▶ _EXERCISE AIM_:
Print, exactly as they stand, the lines below from the one that has "CCE temporarily disables" to the one that has "perceived by the", inclusive, leaving out the pictures.

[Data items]

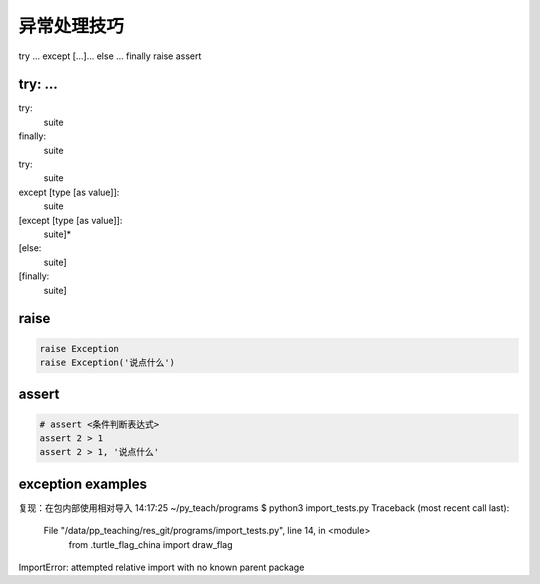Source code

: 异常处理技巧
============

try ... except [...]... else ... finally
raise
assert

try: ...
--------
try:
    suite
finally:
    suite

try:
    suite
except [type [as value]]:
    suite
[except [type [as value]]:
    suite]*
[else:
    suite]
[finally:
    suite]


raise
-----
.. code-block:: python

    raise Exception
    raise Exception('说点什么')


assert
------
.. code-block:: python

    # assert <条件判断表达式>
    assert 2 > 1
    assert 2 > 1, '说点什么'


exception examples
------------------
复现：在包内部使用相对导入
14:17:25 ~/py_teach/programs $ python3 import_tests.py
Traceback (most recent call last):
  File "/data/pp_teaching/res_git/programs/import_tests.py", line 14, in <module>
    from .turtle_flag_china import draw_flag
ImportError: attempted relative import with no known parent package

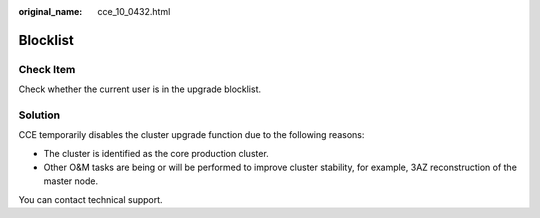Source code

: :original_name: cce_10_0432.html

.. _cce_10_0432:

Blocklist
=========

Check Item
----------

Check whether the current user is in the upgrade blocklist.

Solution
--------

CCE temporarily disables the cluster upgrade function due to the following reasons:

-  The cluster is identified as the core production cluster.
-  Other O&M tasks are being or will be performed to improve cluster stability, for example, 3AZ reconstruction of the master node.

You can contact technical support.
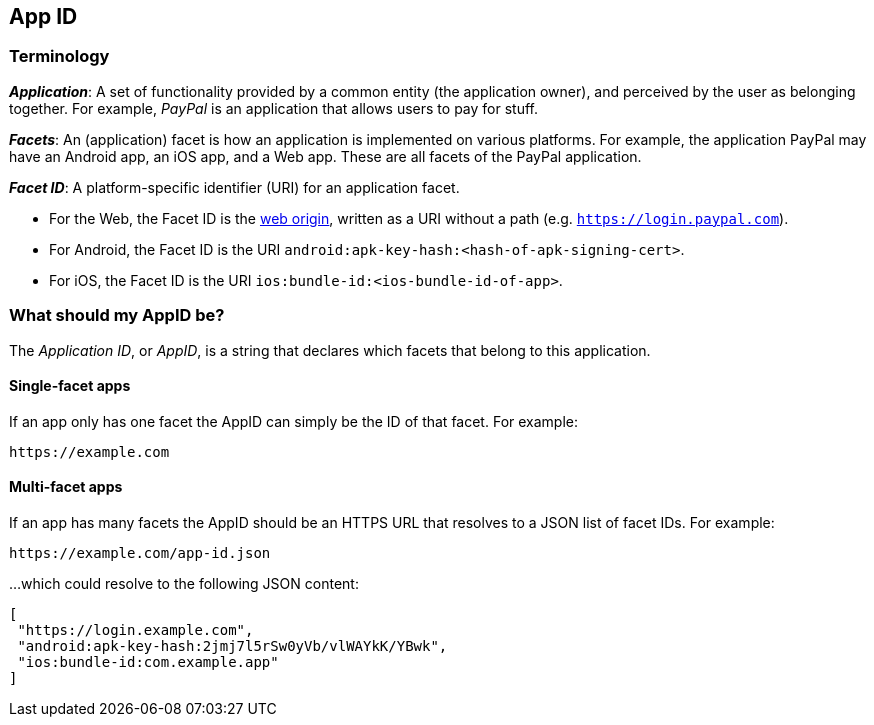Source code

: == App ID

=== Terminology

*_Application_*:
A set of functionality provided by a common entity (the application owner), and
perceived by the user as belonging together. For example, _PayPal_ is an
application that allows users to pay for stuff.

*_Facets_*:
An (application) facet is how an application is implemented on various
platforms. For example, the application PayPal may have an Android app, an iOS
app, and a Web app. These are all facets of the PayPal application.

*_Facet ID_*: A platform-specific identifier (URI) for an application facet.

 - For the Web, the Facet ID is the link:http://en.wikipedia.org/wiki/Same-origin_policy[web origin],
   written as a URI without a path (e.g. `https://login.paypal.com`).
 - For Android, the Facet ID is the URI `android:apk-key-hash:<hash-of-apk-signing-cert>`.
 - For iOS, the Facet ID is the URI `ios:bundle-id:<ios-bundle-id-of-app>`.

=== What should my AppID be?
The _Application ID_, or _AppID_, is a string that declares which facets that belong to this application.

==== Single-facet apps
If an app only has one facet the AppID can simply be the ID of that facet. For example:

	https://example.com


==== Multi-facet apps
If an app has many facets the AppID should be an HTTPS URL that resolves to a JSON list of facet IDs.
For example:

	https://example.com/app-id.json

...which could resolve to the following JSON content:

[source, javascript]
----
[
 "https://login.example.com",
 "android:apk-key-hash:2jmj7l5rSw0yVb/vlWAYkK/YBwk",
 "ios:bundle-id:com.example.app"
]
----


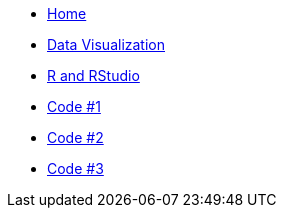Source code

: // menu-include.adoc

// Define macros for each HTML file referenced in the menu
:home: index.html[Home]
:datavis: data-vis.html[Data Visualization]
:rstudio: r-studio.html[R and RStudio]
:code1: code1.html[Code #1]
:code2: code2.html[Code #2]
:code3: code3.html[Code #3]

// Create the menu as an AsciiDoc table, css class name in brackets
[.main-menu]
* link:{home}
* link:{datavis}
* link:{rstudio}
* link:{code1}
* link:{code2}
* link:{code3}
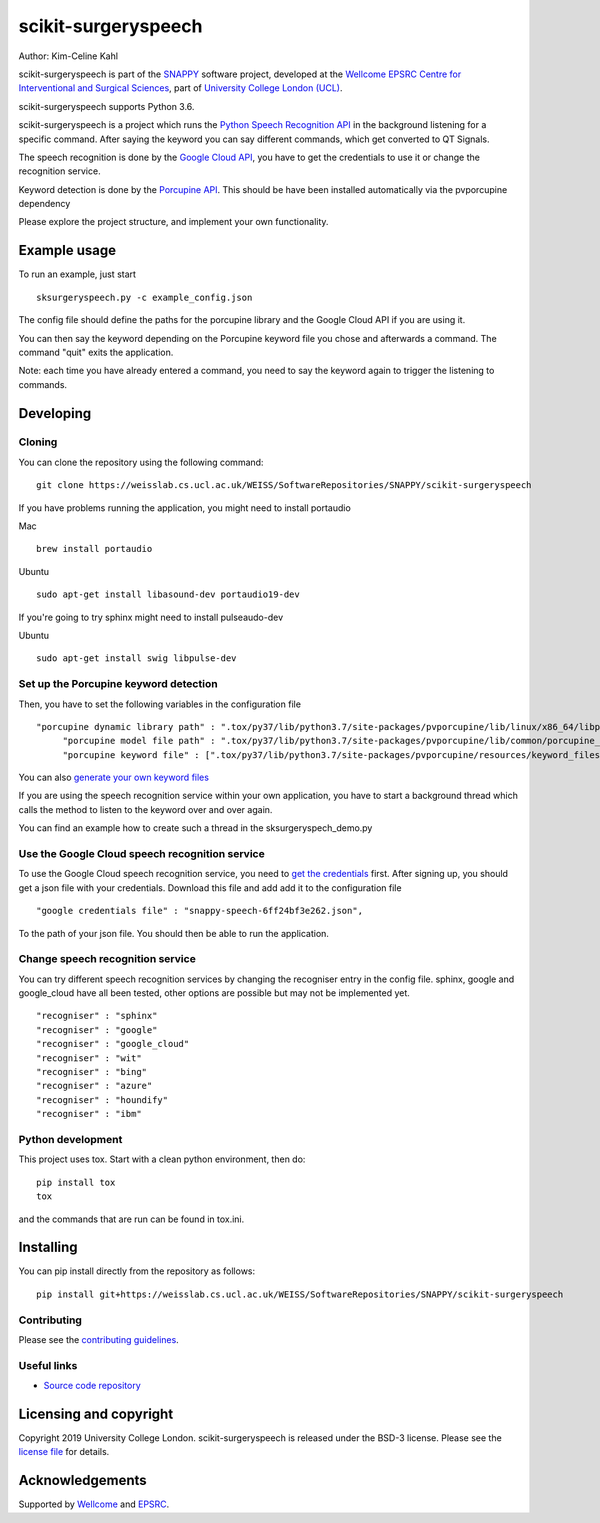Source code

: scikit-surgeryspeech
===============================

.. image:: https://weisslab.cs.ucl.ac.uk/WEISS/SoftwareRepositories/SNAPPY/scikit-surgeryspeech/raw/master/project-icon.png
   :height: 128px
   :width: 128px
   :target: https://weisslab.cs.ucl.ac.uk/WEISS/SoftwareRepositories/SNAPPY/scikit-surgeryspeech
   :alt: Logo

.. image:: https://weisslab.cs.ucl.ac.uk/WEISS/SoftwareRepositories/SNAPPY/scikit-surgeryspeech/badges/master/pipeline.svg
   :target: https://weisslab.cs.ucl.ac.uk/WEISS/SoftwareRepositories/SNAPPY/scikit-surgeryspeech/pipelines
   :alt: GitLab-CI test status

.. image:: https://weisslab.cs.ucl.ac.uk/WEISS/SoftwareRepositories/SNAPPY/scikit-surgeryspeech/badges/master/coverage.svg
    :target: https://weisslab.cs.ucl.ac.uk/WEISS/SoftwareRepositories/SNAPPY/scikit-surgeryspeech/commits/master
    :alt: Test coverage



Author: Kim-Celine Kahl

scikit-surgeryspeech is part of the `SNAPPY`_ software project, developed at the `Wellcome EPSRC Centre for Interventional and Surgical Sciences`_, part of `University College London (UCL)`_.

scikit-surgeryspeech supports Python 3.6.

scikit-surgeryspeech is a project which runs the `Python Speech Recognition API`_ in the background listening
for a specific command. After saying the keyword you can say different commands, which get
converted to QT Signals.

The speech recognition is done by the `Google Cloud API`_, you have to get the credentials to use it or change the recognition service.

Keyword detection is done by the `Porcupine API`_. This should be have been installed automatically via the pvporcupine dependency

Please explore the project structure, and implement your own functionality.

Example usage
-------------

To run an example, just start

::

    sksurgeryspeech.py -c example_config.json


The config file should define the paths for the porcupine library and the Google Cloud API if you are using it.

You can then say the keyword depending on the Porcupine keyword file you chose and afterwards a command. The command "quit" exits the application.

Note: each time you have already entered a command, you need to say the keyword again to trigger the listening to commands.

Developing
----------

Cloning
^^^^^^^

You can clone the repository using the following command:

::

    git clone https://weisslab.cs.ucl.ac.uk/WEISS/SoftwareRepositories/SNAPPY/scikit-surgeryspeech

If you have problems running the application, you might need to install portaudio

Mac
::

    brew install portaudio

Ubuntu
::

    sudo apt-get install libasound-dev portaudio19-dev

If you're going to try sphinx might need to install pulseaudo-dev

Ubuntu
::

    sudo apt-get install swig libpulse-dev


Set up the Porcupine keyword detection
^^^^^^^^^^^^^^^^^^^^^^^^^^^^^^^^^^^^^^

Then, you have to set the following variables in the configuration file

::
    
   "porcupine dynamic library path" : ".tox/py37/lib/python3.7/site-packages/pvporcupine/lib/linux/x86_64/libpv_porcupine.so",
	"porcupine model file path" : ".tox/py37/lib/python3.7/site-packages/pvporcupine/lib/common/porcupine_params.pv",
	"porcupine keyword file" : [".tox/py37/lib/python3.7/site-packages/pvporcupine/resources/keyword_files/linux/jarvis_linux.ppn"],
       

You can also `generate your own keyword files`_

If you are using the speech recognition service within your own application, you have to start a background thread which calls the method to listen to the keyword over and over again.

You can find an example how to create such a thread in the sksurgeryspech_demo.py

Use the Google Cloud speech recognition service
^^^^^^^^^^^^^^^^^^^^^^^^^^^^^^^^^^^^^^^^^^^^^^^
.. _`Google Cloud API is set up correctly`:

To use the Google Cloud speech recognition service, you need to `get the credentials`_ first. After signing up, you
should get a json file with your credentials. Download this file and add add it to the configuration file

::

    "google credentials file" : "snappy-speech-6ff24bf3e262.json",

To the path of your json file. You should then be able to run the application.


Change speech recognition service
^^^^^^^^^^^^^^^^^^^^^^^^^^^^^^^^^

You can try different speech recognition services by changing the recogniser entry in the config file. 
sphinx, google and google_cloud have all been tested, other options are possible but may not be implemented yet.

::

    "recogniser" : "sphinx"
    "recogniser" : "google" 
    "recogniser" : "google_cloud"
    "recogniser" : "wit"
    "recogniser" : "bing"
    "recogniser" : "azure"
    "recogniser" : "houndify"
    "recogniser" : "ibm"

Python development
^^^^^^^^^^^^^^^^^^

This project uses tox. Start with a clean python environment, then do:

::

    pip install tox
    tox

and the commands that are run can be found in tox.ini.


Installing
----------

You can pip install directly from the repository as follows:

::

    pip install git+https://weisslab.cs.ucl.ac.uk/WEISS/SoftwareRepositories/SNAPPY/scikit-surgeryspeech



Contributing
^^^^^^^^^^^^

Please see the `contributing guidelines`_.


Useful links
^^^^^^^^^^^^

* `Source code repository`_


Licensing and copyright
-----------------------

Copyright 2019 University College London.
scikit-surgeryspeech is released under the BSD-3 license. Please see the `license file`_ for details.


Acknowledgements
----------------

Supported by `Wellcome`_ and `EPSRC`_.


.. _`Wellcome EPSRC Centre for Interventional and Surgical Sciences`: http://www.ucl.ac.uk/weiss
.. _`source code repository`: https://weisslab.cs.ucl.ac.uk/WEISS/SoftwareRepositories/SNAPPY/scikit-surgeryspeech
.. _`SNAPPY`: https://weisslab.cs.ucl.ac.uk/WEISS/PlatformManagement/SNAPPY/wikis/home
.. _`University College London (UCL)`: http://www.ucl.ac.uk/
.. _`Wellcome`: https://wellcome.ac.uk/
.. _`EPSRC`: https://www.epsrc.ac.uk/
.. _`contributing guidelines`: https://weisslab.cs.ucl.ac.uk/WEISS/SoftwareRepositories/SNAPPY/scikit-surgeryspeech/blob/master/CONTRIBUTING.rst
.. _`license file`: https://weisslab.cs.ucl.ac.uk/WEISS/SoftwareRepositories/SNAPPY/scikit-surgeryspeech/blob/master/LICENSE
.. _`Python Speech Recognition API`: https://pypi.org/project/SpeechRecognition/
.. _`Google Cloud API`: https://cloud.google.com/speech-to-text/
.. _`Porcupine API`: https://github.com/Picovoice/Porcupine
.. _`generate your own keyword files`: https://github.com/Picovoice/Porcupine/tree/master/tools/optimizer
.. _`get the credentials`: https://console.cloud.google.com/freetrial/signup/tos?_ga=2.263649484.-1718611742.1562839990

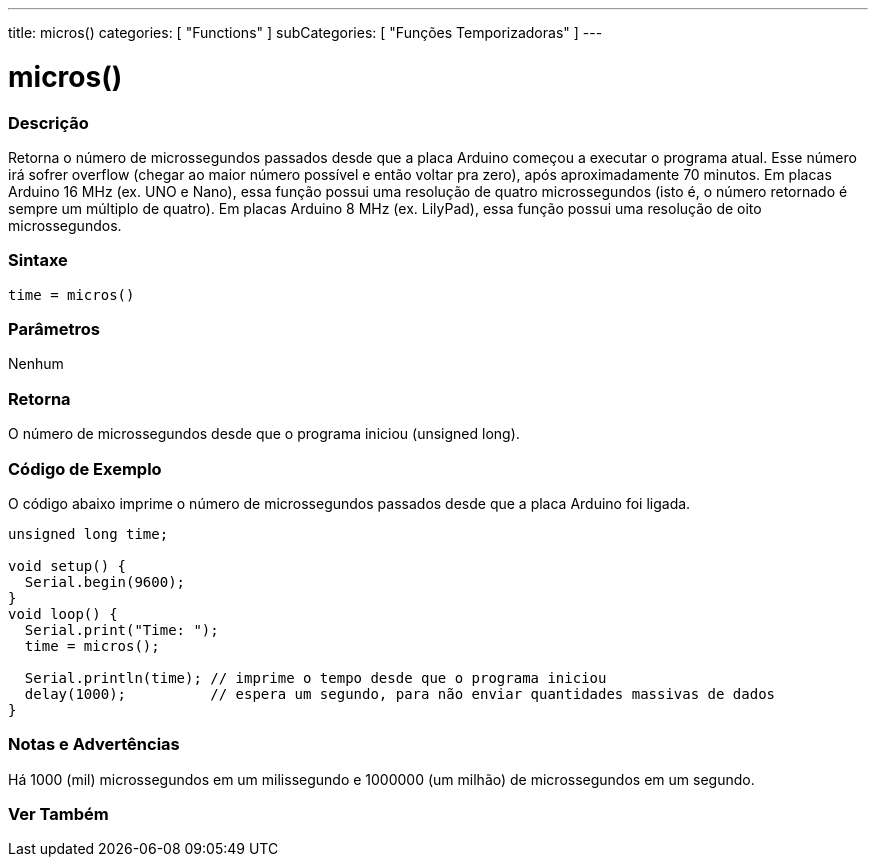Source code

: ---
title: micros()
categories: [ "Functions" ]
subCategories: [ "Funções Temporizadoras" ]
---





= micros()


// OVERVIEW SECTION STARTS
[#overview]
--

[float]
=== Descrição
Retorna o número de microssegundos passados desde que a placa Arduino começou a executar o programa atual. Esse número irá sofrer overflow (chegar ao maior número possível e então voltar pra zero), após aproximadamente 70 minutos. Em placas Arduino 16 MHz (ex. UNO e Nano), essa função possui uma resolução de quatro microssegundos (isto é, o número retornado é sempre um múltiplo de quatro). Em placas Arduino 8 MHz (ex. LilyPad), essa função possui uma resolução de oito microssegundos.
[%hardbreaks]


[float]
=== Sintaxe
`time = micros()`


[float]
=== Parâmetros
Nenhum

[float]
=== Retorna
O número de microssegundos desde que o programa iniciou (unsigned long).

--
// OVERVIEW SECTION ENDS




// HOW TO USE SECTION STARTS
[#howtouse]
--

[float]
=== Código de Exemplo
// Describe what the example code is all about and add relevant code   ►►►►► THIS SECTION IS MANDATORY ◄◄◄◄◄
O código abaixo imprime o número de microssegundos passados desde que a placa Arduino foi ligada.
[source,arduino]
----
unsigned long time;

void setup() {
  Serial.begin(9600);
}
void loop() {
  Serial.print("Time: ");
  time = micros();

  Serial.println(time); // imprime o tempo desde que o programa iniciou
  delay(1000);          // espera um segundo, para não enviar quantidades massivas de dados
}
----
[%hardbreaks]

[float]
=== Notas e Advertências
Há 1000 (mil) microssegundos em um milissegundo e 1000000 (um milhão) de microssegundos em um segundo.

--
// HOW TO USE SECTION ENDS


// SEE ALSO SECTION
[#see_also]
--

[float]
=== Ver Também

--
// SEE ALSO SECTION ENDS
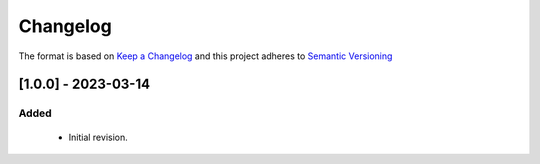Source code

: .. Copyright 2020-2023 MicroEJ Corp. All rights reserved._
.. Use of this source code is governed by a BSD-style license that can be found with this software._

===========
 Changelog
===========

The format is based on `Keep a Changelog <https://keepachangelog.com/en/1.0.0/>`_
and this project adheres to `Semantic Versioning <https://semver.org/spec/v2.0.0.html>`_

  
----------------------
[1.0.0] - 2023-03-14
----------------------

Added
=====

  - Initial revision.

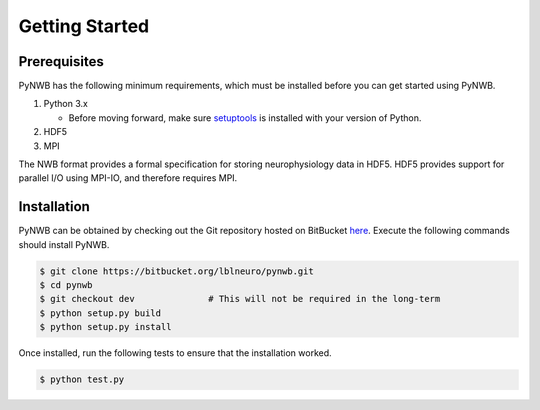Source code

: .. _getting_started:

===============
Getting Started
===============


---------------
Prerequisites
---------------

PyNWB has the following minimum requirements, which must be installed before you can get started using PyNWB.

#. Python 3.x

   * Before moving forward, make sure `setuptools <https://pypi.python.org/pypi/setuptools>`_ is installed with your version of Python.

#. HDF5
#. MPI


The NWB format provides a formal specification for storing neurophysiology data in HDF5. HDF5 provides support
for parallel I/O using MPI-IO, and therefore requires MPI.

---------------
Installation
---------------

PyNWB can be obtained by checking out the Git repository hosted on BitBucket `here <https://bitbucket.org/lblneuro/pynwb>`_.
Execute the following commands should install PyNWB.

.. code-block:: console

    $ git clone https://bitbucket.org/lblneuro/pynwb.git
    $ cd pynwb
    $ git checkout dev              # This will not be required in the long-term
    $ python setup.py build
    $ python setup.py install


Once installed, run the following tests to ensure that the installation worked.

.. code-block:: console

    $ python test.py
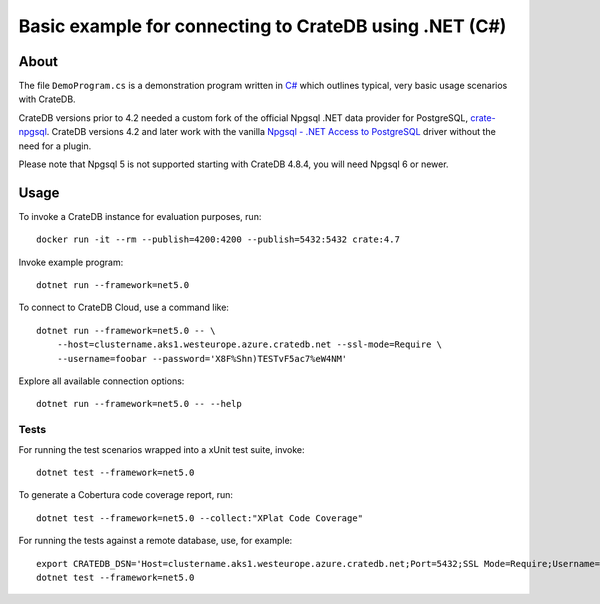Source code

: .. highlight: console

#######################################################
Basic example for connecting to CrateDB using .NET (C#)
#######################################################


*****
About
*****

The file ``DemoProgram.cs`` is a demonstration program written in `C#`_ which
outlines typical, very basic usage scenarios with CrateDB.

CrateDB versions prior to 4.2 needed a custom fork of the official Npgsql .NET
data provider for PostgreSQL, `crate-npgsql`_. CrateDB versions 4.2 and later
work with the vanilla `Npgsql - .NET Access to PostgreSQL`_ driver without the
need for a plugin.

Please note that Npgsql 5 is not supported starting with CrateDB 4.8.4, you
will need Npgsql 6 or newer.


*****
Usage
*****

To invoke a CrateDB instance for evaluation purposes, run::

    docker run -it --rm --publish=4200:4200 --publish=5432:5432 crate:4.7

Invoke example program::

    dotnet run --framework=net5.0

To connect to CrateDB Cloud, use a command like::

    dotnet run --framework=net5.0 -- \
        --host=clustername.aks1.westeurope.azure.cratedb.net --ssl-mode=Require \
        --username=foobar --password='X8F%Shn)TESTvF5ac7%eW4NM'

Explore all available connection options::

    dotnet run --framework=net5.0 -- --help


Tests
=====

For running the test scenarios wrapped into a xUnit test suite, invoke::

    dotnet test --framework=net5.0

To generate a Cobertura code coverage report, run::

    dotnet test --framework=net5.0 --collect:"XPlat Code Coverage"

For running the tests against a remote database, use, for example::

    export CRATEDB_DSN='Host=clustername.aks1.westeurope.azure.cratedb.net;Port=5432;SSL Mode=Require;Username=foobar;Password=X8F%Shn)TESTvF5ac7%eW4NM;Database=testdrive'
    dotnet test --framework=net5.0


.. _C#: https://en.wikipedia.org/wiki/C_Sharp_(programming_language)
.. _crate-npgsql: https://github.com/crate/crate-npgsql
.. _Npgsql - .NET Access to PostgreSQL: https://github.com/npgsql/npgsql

▶ _FINISHED EXERCISE_:
CCE temporarily disables the cluster upgrade function due to the following reasons:

-  The cluster is identified as the core production cluster.
-  Other O&M tasks are being or will be performed to improve cluster stability, for example, 3AZ reconstruction of the master node.

You can contact technical support.
Source code

: == App ID

=== Terminology

*_Application_*:
A set of functionality provided by a common entity (the application owner), and
perceived by the user as belonging together. For example, _PayPal_ is an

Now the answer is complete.